Un mal-être féminin bien plus commun qu’il n’en a l’air
Pour Konbini, Astrid explique aussi la différence avec la dépression postpartum, qui est une maladie qui se soigne. Le regret, lui, est un ressenti. Il est possible de l’apaiser, faire en sorte de vivre avec. Il peut s’estomper, voire disparaître, mais aucun médicament magique ne peut être prescrit pour le guérir.
Elle explique aussi, de manière plus pragmatique, la matrescence. Ce phénomène n’est autre qu’un processus chimique dans le cerveau, qui apparaît lorsque la personne devient maman. Ce dernier change de manière incontrôlable : en d’autres termes, on devient quelqu’un d’autre. Chaque mère compose comme elle peut avec la découverte de celle qu’elle devient.

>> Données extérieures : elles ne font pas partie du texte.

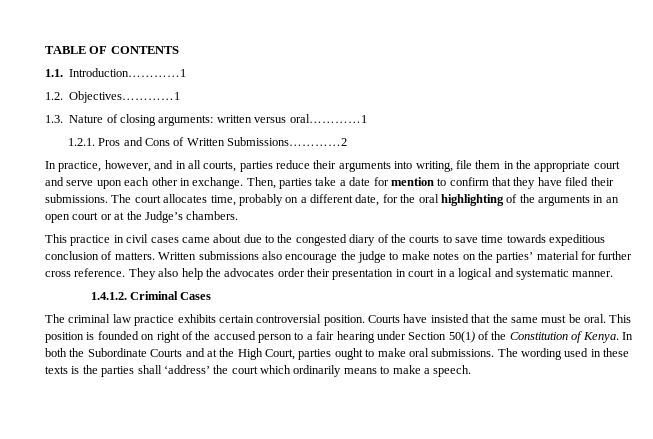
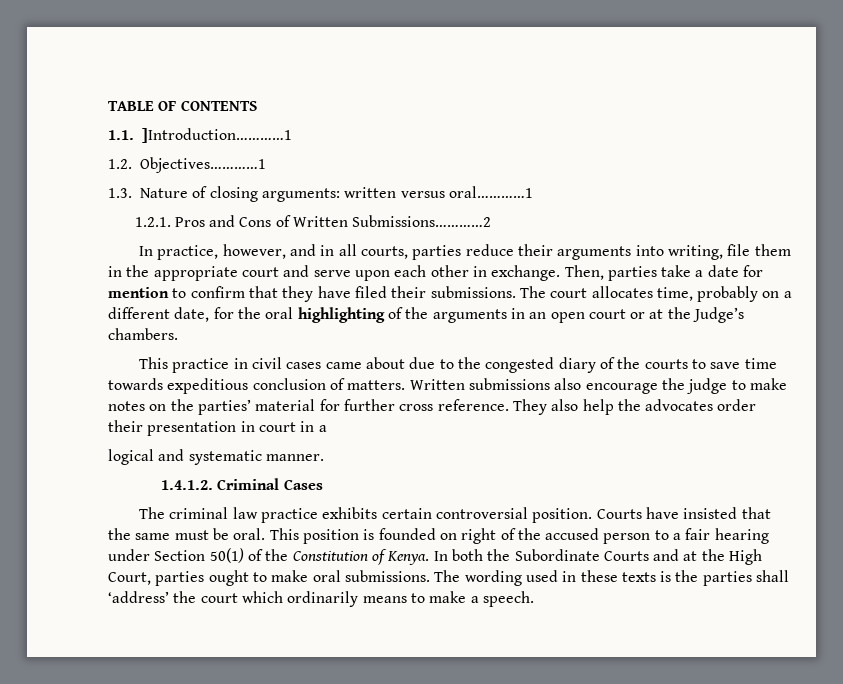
[69,68,187,77] Introduction…………1 -> [142,128,292,143] ]Introduction…………1
(455, 274) none -> (327, 428) //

Les témoignages se libérant de plus en plus, un documentaire est paru en 2021 sur Arte : Mal de mère. Avec beaucoup de courage, Julie, 36 ans, pose des mots face caméra sur sa souffrance, et raconte le jour de la naissance de son fils. Elle s’est instantanément rendu compte que ce rôle-là ne l’épanouirait pas. Elle s’est écroulée, à l’autre bout du berceau, en se disant littéralement ces mots « mais qu’est ce que j’ai fait ? pourquoi ? c’est affreux d’avoir fait ça ». Son regret ne s’est, depuis, jamais dissipé. Julie, toujours face caméra, pose une question théorique – ou une vraie question – : « à qui on peut en parler ? La première nuit on ne peut pas dire à quelqu’un qu’en fait, on s’est trompée. C’est trop tard ». Avec franchise, elle explique ne supporter ni les contraintes horaires, ni les sorties d’écoles, ni de faire des gâteaux, et encore moins de jouer.

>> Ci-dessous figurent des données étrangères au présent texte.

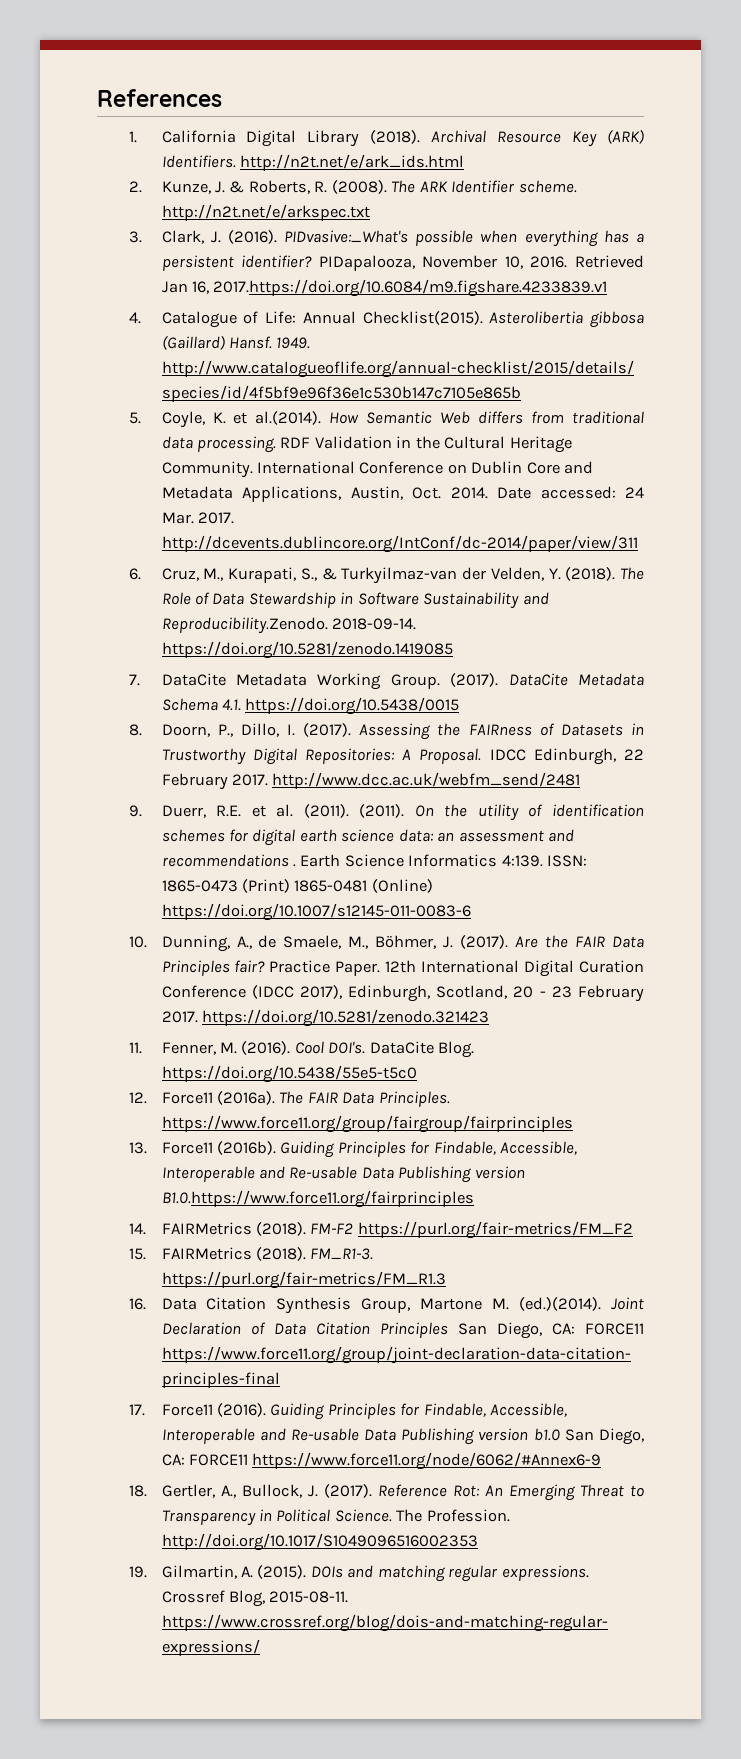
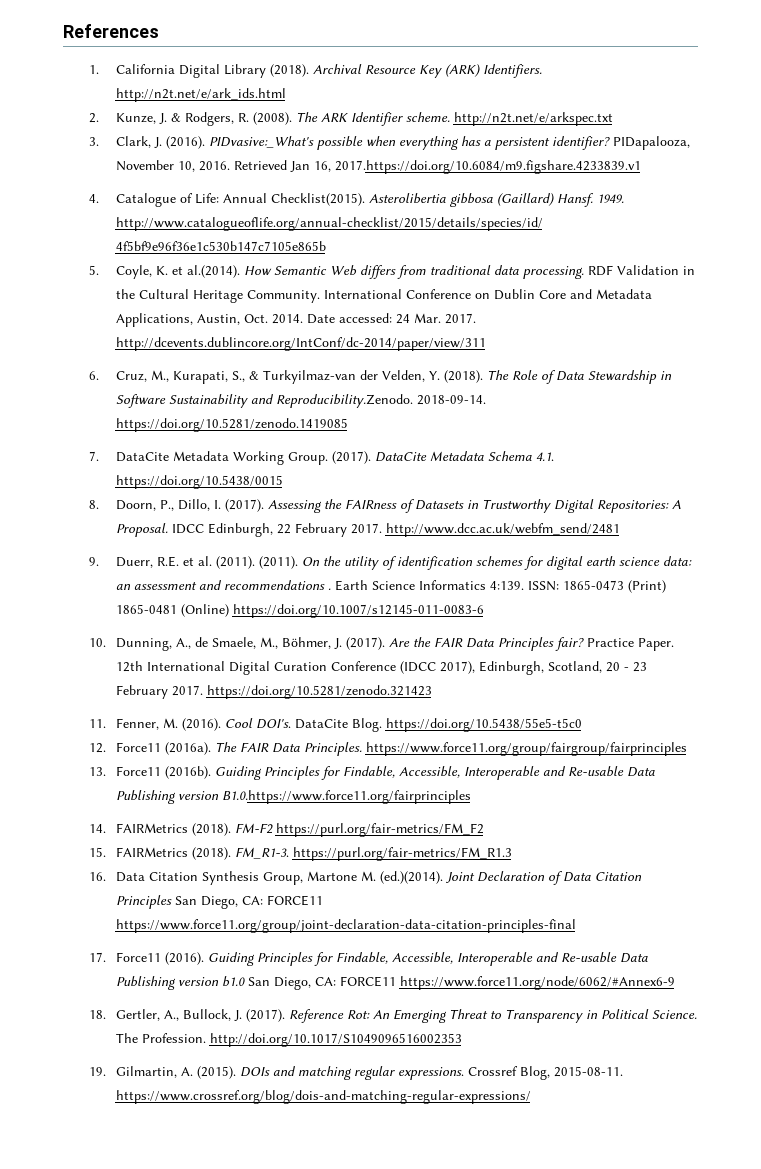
[248,180,310,194] Roberts, -> [184,112,234,126] Rodgers,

Sortir du silence pour aller mieux et aider d’autres mères
À la terrible phrase « fallait y penser avant », on pourrait répondre que comme pour toute autre situation de la vie, il est presque impossible d’imaginer les choses avant de les avoir vécues au quotidien. En mettant des mots sur leurs maux, ces mères en souffrance tentent également de se défaire d’une culpabilité difficile à endurer. Il nous faut admettre que ce rôle a trop souvent été enjolivé, que perdurent beaucoup d’idées toutes faites, susceptibles de s’effondrer le jour où on doit les expérimenter soi-même.
Cette parole sert à déconstruire un discours ne s’appliquant pas à toutes les femmes de cette planète. À préparer les petites filles au fait que si elles ne se sentent pas « faites pour donner la vie », il faudra s’écouter. Et que, dans le cas où elles étaient persuadées l’être, mais qu’une fois le pas sauté, elles le vivraient mal, ce ne sera en aucun cas leur faute. En somme : donner la place à cette éventualité.